The Captain was going to answer Crockston sharply, but at this moment a second shot struck the sea on the starboard side.

"Good!" cried James Playfair, "we have already gained two cables on this Iroquois. Your friends sail like a buoy; do you hear, Master Crockston?"

"I will not say they don't," replied the American, "and for the first time in my life it does not fail to please me."

A third shot fell still farther astern, and in less than ten minutes the Dolphin was out of range of the corvette's guns.

"So much for patent-logs, Mr. Mathew," said James Playfair; "thanks to those shot we know how to rate our speed.

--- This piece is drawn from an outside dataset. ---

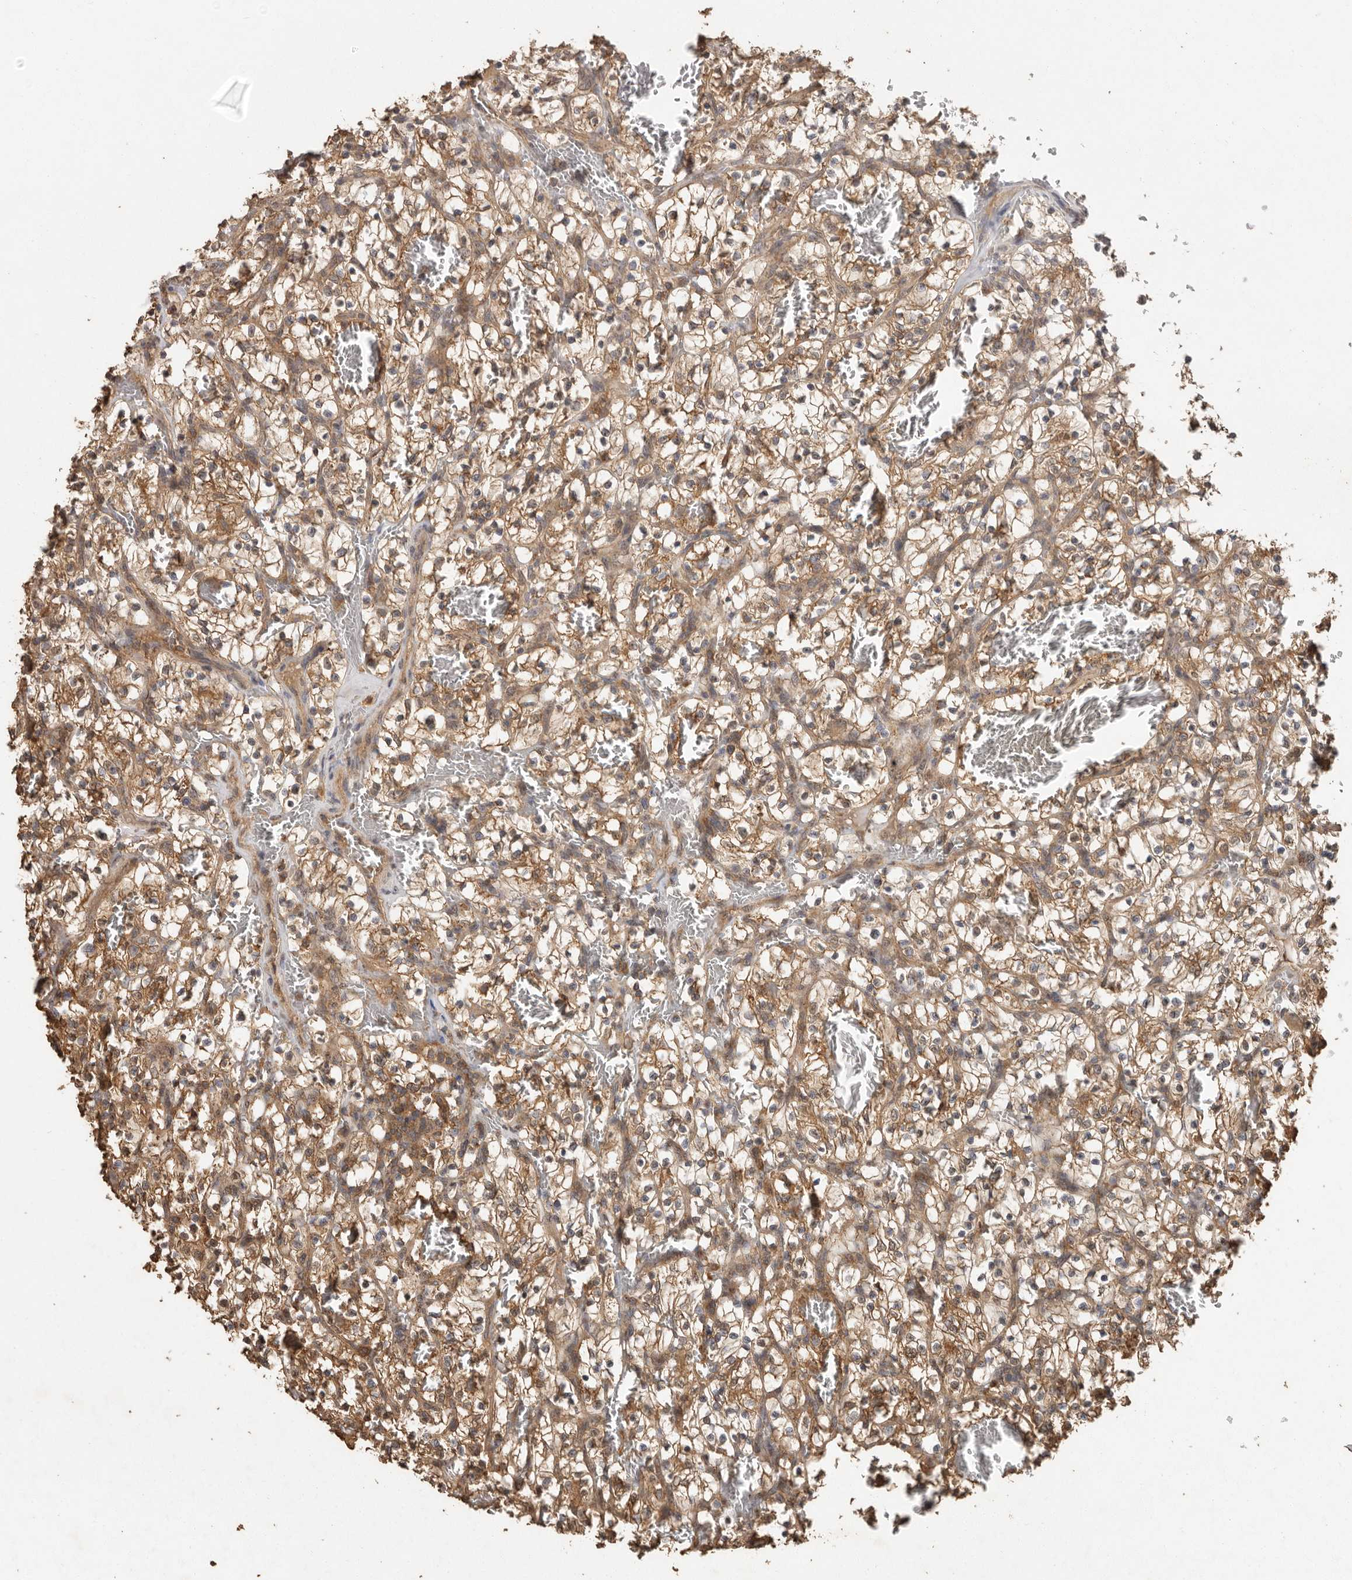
{"staining": {"intensity": "moderate", "quantity": ">75%", "location": "cytoplasmic/membranous"}, "tissue": "renal cancer", "cell_type": "Tumor cells", "image_type": "cancer", "snomed": [{"axis": "morphology", "description": "Adenocarcinoma, NOS"}, {"axis": "topography", "description": "Kidney"}], "caption": "DAB (3,3'-diaminobenzidine) immunohistochemical staining of human renal cancer displays moderate cytoplasmic/membranous protein staining in about >75% of tumor cells.", "gene": "RWDD1", "patient": {"sex": "female", "age": 57}}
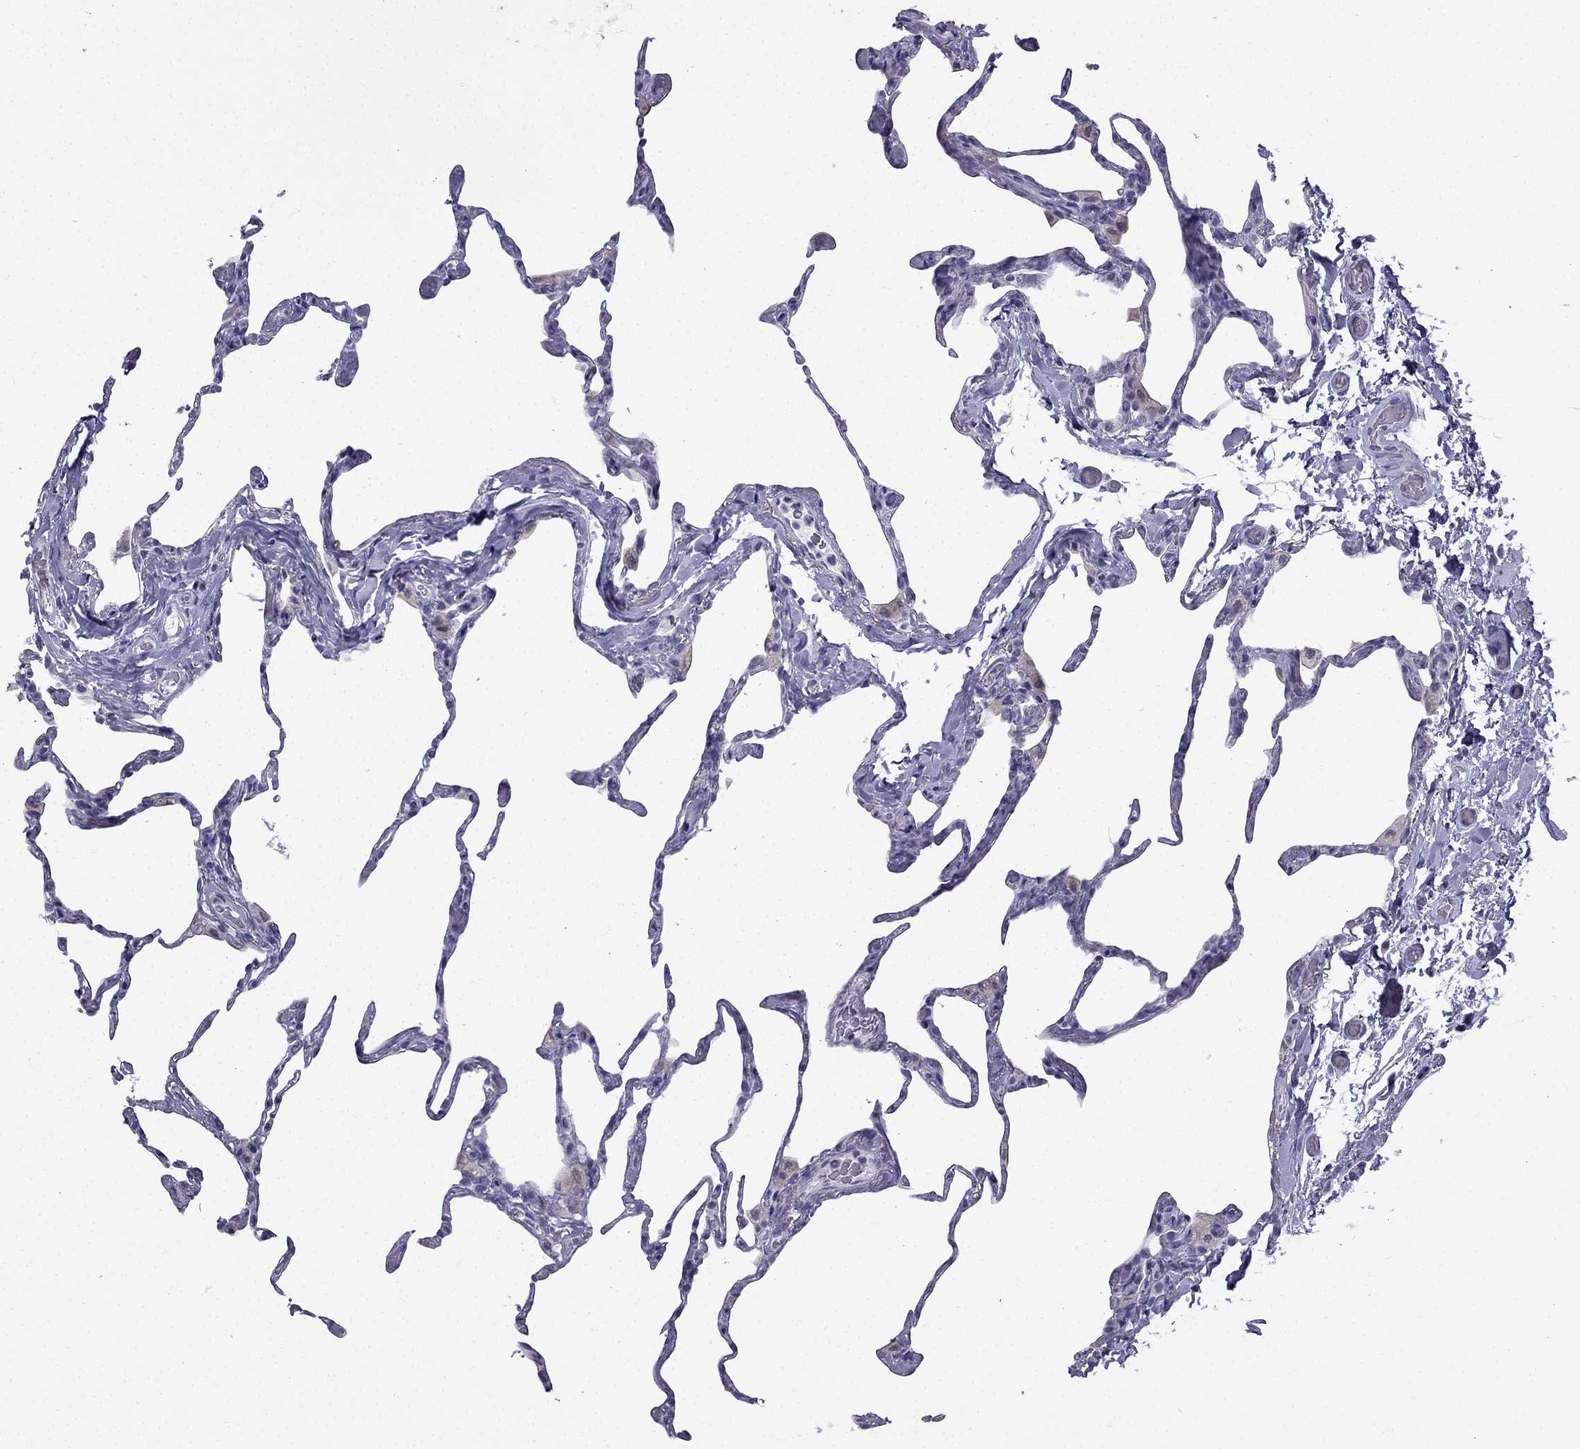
{"staining": {"intensity": "negative", "quantity": "none", "location": "none"}, "tissue": "lung", "cell_type": "Alveolar cells", "image_type": "normal", "snomed": [{"axis": "morphology", "description": "Normal tissue, NOS"}, {"axis": "topography", "description": "Lung"}], "caption": "Immunohistochemical staining of unremarkable human lung shows no significant expression in alveolar cells.", "gene": "CFAP53", "patient": {"sex": "male", "age": 65}}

Now have the fires lowered; it is not worth while to waste our coal uselessly."

"It is a good ship that you command," said Miss Halliburtt to the young Captain.

"Yes, Miss Jenny, my good Dolphin makes her seventeen knots, and before the day is over we shall have lost sight of that corvette."

James Playfair did not exaggerate the sailing qualities of his ship, and the sun had not set before the masts of the American ship had disappeared below the horizon.

This incident allowed the Captain to see Miss Halliburtt's character in a new light; besides, the ice was broken, henceforward, during the whole of the voyage; the interviews between the Captain and his passenger were frequent and prolonged; be found her to be a young girl, calm, strong, thoughtful, and intelligent, speaking with great ease, having her own ideas about everything, and expressing her thoughts with a conviction which unconsciously penetrated James Playfair's heart.

She loved her country, she was zealous in the great cause of the Union, and expressed herself on the civil war in the United States with an enthusiasm of which no other woman would have been capable. Thus it happened, more than once, that James Playfair found it difficult to answer her, even when questions purely mercantile arose in connection with the war: Miss Jenny attacked them none the less vigorously, and would come to no other terms whatever. At first James argued a great deal, and tried to uphold the Confederates against the Federals, to prove that the Secessionists were in the right, and that if the people were united voluntarily they might separate in the same manner. But the young girl would not yield on this point; she demonstrated that the question of slavery was predominant in the struggle between the North and South Americans, that it was far more a war in the cause of morals and humanity than politics, and James could make no answer. Besides, during these discussions, which he listened to attentively, it is difficult to say whether he was more touched by Miss Halliburtt's arguments or the charming manner in which she spoke; but at last he was obliged to acknowledge, among other things, that slavery was the principal feature in the war, that it must be put an end to decisively, and the last horrors of barbarous times abolished.

It has been said that the political opinions of the Captain did not trouble him much. He would have sacrificed his most serious opinion before such enticing arguments and under like circumstances; he made a good bargain of his ideas for the same reason, but at last he was attacked in his tenderest point; this was the question of the traffic in which the Dolphin was being employed, and, consequently, the ammunition which was being carried to the Confederates.

"Yes, Mr. James," said Miss Halliburtt, "gratitude does not hinder me from speaking with perfect frankness; on the contrary, you are a brave seaman, a clever merchant, the house of Playfair is noted for its respectability; but in this case it fails in its principles, and follows a trade unworthy of it."

"How!" cried James, "the house of Playfair ought not to attempt such a commercial enterprise?"

"No! it is taking ammunition to the unhappy creatures in revolt against the government of their country, and it is lending arms to a bad cause."

"Upon my honour, Miss Jenny, I will not discuss the right of the Confederates with you; I will only answer you with one word: I am a merchant, and as such I only occupy myself with the interests of my house; I look for gain wherever there is an opportunity of getting it."

"That is precisely what is to be blamed, Mr.